I am constantly bemused by the number of people I meet who say “I’m not a feminist but…. [insert statement that implies the person making the statement believes in the importance of equality between men and women]”. Many of my friends, my uni mates, work colleagues, and wider family do not think they are feminists, yet believe in the equality of women and their right to fair treatment. Kelly Clarkson claims not to be a feminist yet protests against the “Old Boys’ Club” she is constantly up against in the music industry. Just who do all these people think a feminist is? Contrary to popular myth, feminists come in all shapes and sizes, ages, genders, sexualities and religions. You do not have to a) be a lesbian, b) be abundantly, unabashedly hairy, c) eschew makeup and all kinds of laughter (although if you so choose any of the above, that is entirely up to you). It is not a prerequisite that you hate men. In fact, you can even be a man and still be a feminist. In fact, you can be a Christian, even a Lutheran and still be a feminist. Heck, I even know some pastors who would describe themselves as feminist. I even would go so far as to describe Jesus Christ as a feminist. The Feminist even.

Sojourner Truth in 1851 argued: “that …man…, he says women can’t have as much rights as men, ’cause Christ wasn’t a woman! Where did your Christ come from? …From God and a woman! Man had nothing to do with Him.” While he was bodily on earth, Jesus consistently acted in a manner that affirmed the worth and equality of women. Christ advocated for the equal application of Jewish law to men and women (Jn 8:3-7). Christ appeared after his resurrection to women first and commissioned them to give statements about this (in those times women were unable to give evidence in a court of law) (Jn 20:13-18; Mt 28:8-10). He included several women within his close group, teaching them (Mt 27:55-56; Lk 8:1-3; 10:39, 42). Throughout the Bible, God ordains female leaders, apostles and prophets such as Miriam, Deborah, Anna, Mary Magdalene, Priscilla and Junia. The first chapter of the Bible highlights that both men and women were made in the image of God (Gen 1: 27). God even answers to names with feminine overtones – for instance, ‘El Shaddai’ can be translated as “The Breasted One” and has connotations of abundance and fertility.

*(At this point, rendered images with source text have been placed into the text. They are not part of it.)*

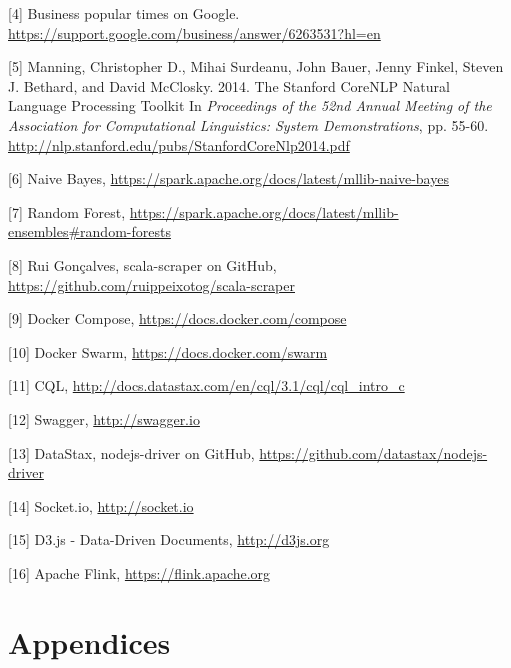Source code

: \documentclass[11pt]{article}
\begin{document}
[4] Business popular times on Google. \url{https://support.google.com/business/answer/6263531?hl=en}
\vspace{1pt}

[5] Manning, Christopher D., Mihai Surdeanu, John Bauer, Jenny Finkel, Steven J. Bethard, and David McClosky. 2014. The Stanford CoreNLP Natural Language Processing Toolkit In \textit{Proceedings of the 52nd Annual Meeting of the Association for Computational Linguistics: System Demonstrations}, pp. 55-60. \url{http://nlp.stanford.edu/pubs/StanfordCoreNlp2014.pdf}
\vspace{1pt}

[6] Naive Bayes, \url{https://spark.apache.org/docs/latest/mllib-naive-bayes}
\vspace{1pt}

[7] Random Forest, \url{https://spark.apache.org/docs/latest/mllib-ensembles#random-forests}
\vspace{1pt}

[8] Rui Gonçalves, scala-scraper on GitHub, \url{https://github.com/ruippeixotog/scala-scraper}
\vspace{1pt}

[9] Docker Compose, \url{https://docs.docker.com/compose}
\vspace{1pt}

[10] Docker Swarm, \url{https://docs.docker.com/swarm}
\vspace{1pt}

[11] CQL, \url{http://docs.datastax.com/en/cql/3.1/cql/cql_intro_c}
\vspace{1pt}

[12] Swagger, \url{http://swagger.io}
\vspace{1pt}

[13] DataStax, nodejs-driver on GitHub, \url{https://github.com/datastax/nodejs-driver}
\vspace{1pt}

[14] Socket.io, \url{http://socket.io}
\vspace{1pt}

[15] D3.js - Data-Driven Documents, \url{http://d3js.org}
\vspace{1pt}

[16] Apache Flink, \url{https://flink.apache.org}

\newpage
{}
\section{Appendices}
\end{document}

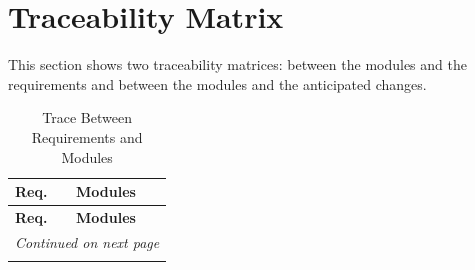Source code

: \documentclass[12pt, titlepage]{article}
\begin{document}
\section{Traceability Matrix} \label{SecTM}

This section shows two traceability matrices: between the modules and the
requirements and between the modules and the anticipated changes.

\begin{longtable}{p{} p{}}
\caption{Trace Between Requirements and Modules} \label{TblRT} \\

\toprule
\textbf{Req.} & \textbf{Modules} \\
\midrule
\endfirsthead

\toprule
\textbf{Req.} & \textbf{Modules} \\
\midrule
\endhead

\midrule
\multicolumn{2}{r}{\textit{Continued on next page}} \\
\midrule
\endfoot

\bottomrule
\endlastfoot


\end{longtable}
\end{document}
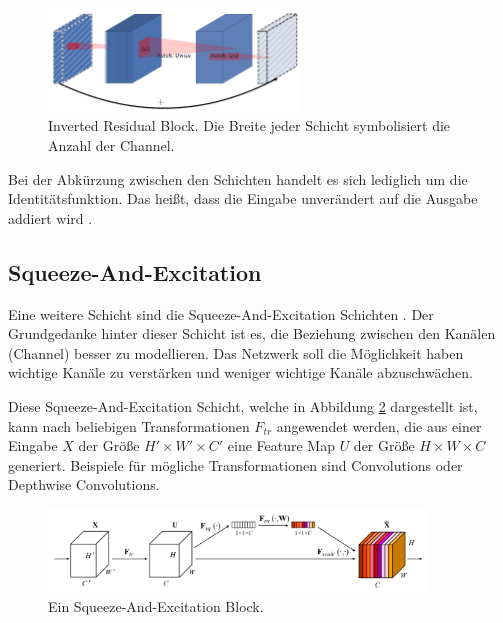 \begin{figure}[htbp]
\centerline{\includegraphics[width=0.6\textwidth]{content/images/inverted_residual.png}}
\caption{Inverted Residual Block. Die Breite jeder Schicht symbolisiert die Anzahl der Channel. \cite{sandler_mobilenetv2_2019}}
\label{f2.5}
\end{figure}

Bei der Abkürzung zwischen den Schichten handelt es sich lediglich um die Identitäts\-funktion. Das heißt, dass die Eingabe unverändert auf die Ausgabe addiert wird \cite{sandler_mobilenetv2_2019}.


\subsection{Squeeze-And-Excitation}
\label{squeeze_and_excitation}
Eine weitere Schicht sind die Squeeze-And-Excitation Schichten \cite{hu_squeeze-and-excitation_2019}. Der Grundgedanke hinter dieser Schicht ist es, die Beziehung zwischen den Kanälen (Channel) besser zu modellieren. Das Netzwerk soll die Möglichkeit haben wichtige Kanäle zu verstärken und weniger wichtige Kanäle abzuschwächen.

Diese Squeeze-And-Excitation Schicht, welche in Abbildung \ref{f2.6} dargestellt ist, kann nach beliebigen Transformationen $F_{tr}$ angewendet werden, die aus einer Eingabe $X$ der Größe $H' \times W' \times C'$ eine Feature Map $U$ der Größe $H \times W \times C$ generiert. Beispiele für mögliche Transformationen sind Convolutions oder Depthwise Convolutions.

\begin{figure}[htbp]
\centerline{\includegraphics[width=0.9\textwidth]{content/images/squeeze_and_excitation.png}}
\caption{Ein Squeeze-And-Excitation Block. \cite{hu_squeeze-and-excitation_2019}}
\label{f2.6}
\end{figure}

Christianity in general has always been concerned with issues of injustice and oppression. Feminism can sit comfortably alongside other important social justice concerns such as disability, poverty and homelessness, exploitative trade practices, Indigenous rights and the rights of prisoners. Despite this, many Christians still seem loath to be associated with feminism. I think this is partly to do with confusing the arguments of some feminists with the arguments of the whole group. Christians are not a homogenous group. We are not all prudish, cross-wearing, Bible-waving, teetotallers (though again, if you so choose, that’s your prerogative). Feminists are not a homogenous group either. The stereotypes are merely stereotypes. There is only one criterion in order to be a feminist: that you think that equality and fair treatment of women is a good thing. So am I a feminist? Absolutely. Do I need to qualify that? No. Do you believe that equal rights and fair treatment for women is a good thing? Yes? You are a feminist.